"I Googled it."
Yes, we know. Google won the search war. Yahoo, the front runner not long ago, has been toppled. For those not in the know or clinging on to the final shreds of Yahoo's independence were greeted with a harsh blow this last week. For those of us who have done work in the SEO world over the years, it was the final nail in the coffin to see this greeting us when we tried to use Yahoo's Site Explorer - the Bing migration apparently complete...
Uh...who cares?
I do, for one. Plenty of other SEOs as well. Believe it or not, Yahoo was really the only major search engine that made itself SEO friendly. Don't believe me? Here are two reasons we'll miss Yahoo.
- Site Explorer's backlink data. There quite simply is no replacement for this. I've seen other people saying there are other tools that can do the same thing, but none of them gave you quick, recent backlink data even on fairly obscure pages and domains. I love Majestic SEO and Open Site Explorer, but they're either too full of noise (Majestic) or not as expansive or current (OSE) to be good for quick backlink data gathering. For example, just last week I was looking to pitch a new job resource for a client to other interested sites. Yahoo's Site Explorer was my tool of choice for finding backlinks to similar resources that would find ours valuable...This was pretty niche stuff, and Yahoo gave me hundreds of targets quickly, the other tools?

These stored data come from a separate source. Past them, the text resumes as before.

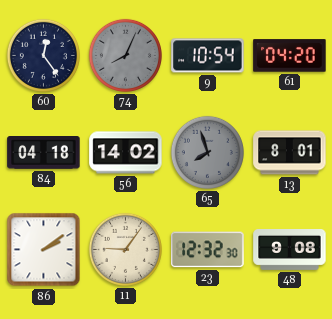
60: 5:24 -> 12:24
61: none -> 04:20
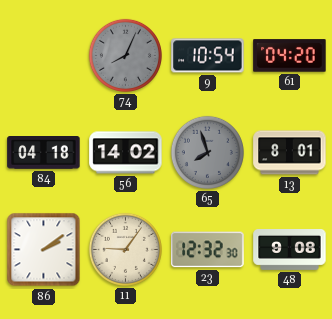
60: 12:24 -> none
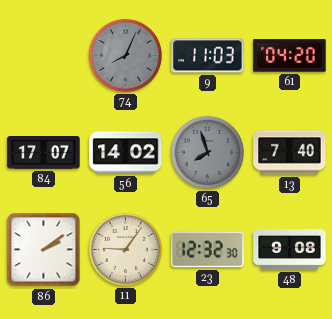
9: 10:54 -> 11:03
84: 04:18 -> 17:07
13: 8:01 -> 7:40
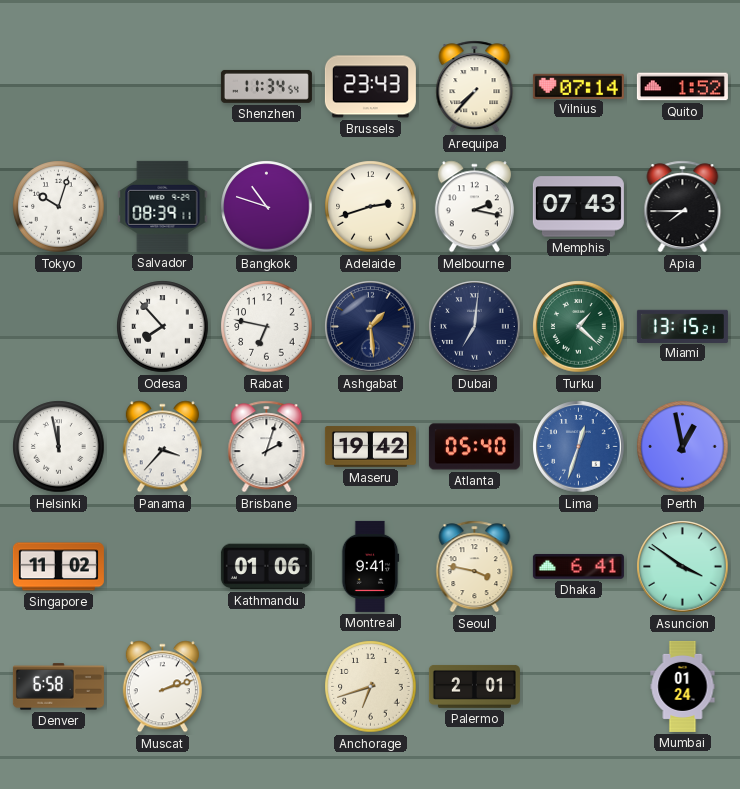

Not so much...
- The linkdomain operator. I can't stress how valuable this was for link building. There is no other tool that allowed you to run a contextual search on a site's backlinks in seconds. If you're unfamiliar, what this means is you could run a simple search like - "linkdomain:mycompetitor.com directory" and Yahoo would limit your search results to pages that link to yourcompetitor.com's domain for the general query "directory". The result of this? More than likely, a whole bunch of links your competitor already has from directories. If you wanted to make it more worth your while you could add "-linkdomain:myownsite.com" to the query and it would remove results that also link to your own site. This could obviously be expanded to much more than directories, but that was a great way to find some easy links early in the linkbuilding process. You could combine that operator multiple times to find pages that were linking to multiple competitors to find some other places that should be linking to you as well (we like to call these c0-citations in the biz) - "linkdomain:competitor1.com linkdomain:competitor2.com". I'm getting depressed just typing this...
The market continues to consolidate it seems, as we're down to only two major players at this point with Bing barely being able to make that claim. There is some hope, however, as some SEO friendlier engines continue to try to make their presence known. Blekko, in particular is providing some high hopes as they offer up search operators that provide all kinds of interesting backlinking data (check it out at blekko.com and do a search for "cnn.com /seo" and get all kinds of information on CNN's backlink profile - cool stuff!). Some SEOs have crafted clever workarounds for what's no longer available via Yahoo, but until someone can craft something that makes me forget the awesome power of Yahoo for SEO...some of us will continue to mourn our old friend.